This book explores the stories behind seventy-five extraordinary maps. Drawing on the unique collection in the Bodleian Library, these stunning maps range from single cities to the solar system, span the thirteenth to the twenty-first century and cover most of the world.
The Bodleian Library is home to one of the world's largest and oldest collections of maps, with atlases, maps, and books on cartography dating back to the fourteenth century, including many that are among the most rare and historically significant.
Treasures from the Map Room publishes seventy-five extraordinary examples from this collection, housed in the Map Room at the newly renovated Weston Library. The maps reproduced in
Treasures range from the fourteenth to the twenty-first century. Among them are the fourteenth-century Gough Map, the earliest road map of Great Britain that achieved a remarkable level of accuracy and detail for its time; fifteenth-century portolan charts intended for maritime navigation; the Selden Map of China, the earliest Chinese map to show shipping routes; and an important early map from the medieval Islamic
Book of Curiosities. The book also includes a great many recent examples, including J. R. R. Tolkien's map of Middle Earth and C. S. Lewis's map of Narnia.
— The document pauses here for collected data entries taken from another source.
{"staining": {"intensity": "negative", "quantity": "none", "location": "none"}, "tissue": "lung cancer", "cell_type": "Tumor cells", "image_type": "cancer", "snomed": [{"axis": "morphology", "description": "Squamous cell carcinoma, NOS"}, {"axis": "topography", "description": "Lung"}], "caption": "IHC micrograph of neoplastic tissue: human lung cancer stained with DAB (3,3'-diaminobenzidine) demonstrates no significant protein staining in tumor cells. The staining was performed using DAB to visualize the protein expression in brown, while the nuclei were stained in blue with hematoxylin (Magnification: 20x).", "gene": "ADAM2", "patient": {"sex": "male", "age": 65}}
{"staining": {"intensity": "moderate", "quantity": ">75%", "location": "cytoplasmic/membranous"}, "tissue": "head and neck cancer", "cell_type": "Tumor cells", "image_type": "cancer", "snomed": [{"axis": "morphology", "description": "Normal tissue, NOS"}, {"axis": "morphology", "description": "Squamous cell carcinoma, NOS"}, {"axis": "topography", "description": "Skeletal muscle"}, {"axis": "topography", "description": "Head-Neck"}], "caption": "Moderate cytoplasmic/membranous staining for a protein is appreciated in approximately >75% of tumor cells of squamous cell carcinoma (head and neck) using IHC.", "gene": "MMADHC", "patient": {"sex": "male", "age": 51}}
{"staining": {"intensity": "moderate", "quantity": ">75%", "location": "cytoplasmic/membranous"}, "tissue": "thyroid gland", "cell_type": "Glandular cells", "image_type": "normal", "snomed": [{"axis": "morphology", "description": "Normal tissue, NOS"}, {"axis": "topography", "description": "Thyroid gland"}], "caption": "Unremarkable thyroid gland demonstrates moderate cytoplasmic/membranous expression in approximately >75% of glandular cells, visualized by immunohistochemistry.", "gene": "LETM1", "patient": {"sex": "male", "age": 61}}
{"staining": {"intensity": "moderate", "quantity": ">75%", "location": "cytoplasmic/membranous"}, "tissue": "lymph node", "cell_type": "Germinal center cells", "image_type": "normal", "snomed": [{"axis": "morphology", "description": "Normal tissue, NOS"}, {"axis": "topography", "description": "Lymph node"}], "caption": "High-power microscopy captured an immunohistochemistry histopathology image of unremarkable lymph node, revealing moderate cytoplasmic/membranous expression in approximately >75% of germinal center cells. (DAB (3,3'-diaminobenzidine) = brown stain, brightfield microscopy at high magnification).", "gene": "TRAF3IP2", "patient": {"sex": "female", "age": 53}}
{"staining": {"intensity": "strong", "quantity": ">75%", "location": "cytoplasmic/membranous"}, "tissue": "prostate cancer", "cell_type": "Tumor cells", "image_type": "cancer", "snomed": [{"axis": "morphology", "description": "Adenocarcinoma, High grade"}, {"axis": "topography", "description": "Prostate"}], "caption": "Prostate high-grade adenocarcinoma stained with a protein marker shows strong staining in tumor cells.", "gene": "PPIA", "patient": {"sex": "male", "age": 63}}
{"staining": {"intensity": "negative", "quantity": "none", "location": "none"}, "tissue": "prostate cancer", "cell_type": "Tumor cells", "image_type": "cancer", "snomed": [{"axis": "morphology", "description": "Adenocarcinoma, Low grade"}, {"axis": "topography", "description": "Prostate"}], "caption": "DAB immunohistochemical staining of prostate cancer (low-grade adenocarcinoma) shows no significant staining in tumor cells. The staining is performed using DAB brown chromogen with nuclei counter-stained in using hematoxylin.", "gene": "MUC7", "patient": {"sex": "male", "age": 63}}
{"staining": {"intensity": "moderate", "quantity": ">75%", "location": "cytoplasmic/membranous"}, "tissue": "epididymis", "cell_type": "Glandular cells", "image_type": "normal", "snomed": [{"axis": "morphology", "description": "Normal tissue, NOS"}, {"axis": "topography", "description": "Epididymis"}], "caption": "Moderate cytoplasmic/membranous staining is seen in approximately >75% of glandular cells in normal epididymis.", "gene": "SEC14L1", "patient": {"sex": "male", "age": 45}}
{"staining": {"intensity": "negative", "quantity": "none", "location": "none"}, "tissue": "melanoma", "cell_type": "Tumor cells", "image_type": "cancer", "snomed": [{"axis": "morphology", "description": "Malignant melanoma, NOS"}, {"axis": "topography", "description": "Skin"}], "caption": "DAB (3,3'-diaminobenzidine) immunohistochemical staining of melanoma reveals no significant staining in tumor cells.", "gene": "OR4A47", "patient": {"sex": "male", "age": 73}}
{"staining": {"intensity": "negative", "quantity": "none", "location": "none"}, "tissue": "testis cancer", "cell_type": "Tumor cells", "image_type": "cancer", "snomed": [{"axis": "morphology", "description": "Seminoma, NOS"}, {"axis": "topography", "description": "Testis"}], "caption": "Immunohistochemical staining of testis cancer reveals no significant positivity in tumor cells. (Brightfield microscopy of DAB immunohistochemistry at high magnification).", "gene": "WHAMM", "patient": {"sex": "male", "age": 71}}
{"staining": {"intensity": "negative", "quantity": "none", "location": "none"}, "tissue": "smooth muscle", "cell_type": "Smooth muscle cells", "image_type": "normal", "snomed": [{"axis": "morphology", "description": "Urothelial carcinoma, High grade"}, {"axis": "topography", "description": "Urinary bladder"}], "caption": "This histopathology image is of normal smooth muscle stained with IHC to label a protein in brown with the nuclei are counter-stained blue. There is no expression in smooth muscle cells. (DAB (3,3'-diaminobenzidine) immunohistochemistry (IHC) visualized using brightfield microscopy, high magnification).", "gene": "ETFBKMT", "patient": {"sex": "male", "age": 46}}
Debbie Hall takes readers back in time to uncover the fascinating story of each treasure, from a map plotting outbreaks of cholera to a jigsaw map of India from the 1850s and silk escape maps carried by pilots flying missions over occupied Europe during World War II.
With lavish full-color photography and descriptions of each map's provenance, purpose, and creation,
Treasures from the Map Room is a beautiful and informative catalog of this remarkable collection.